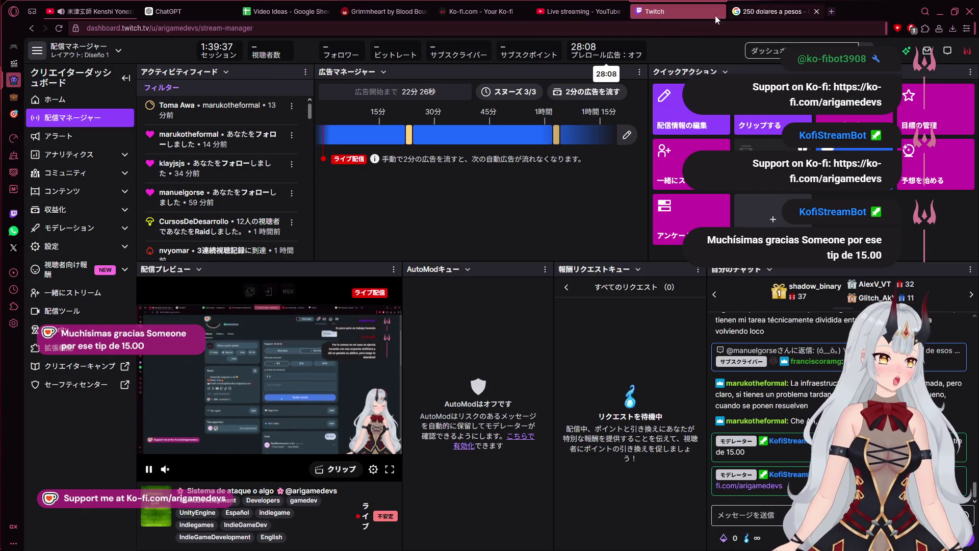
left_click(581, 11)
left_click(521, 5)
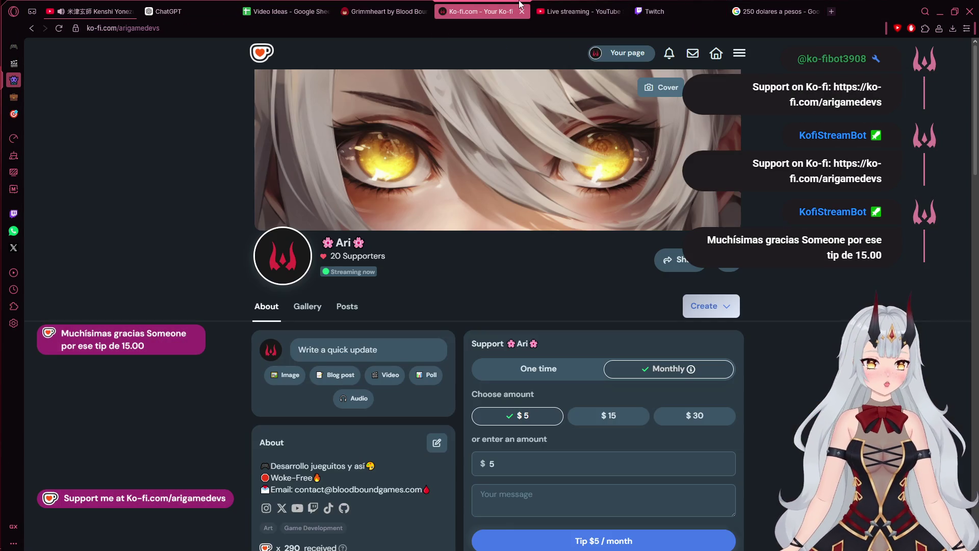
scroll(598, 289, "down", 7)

* * *

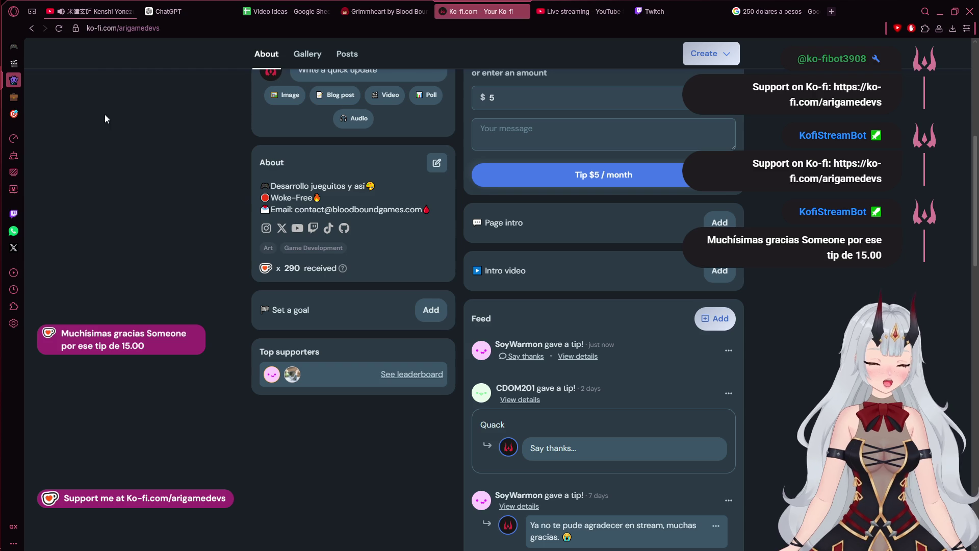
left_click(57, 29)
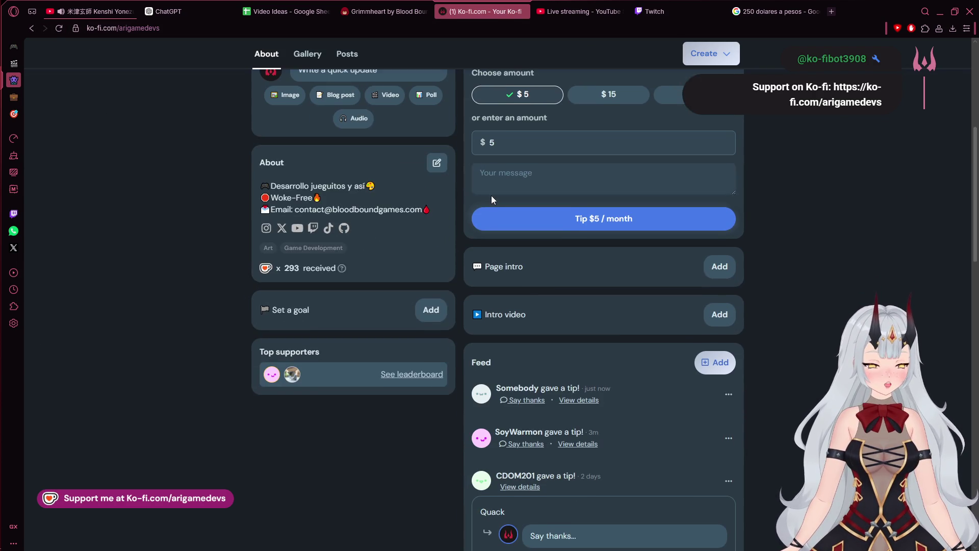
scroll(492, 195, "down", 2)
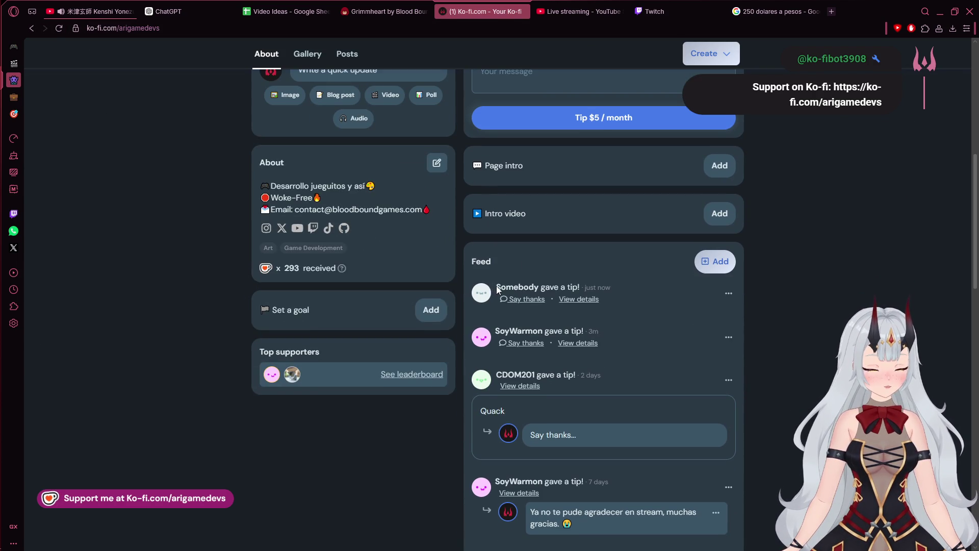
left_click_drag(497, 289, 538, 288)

_ACTIVITY_
Look above for the line with "left_click(57, 29)" and copy exactly from it through the line with "left_click_drag(497, 289, 538, 288)", both included. Omit the pictures.

_WRITTEN SOLUTION_
left_click(57, 29)
scroll(492, 195, "down", 2)
left_click_drag(497, 289, 538, 288)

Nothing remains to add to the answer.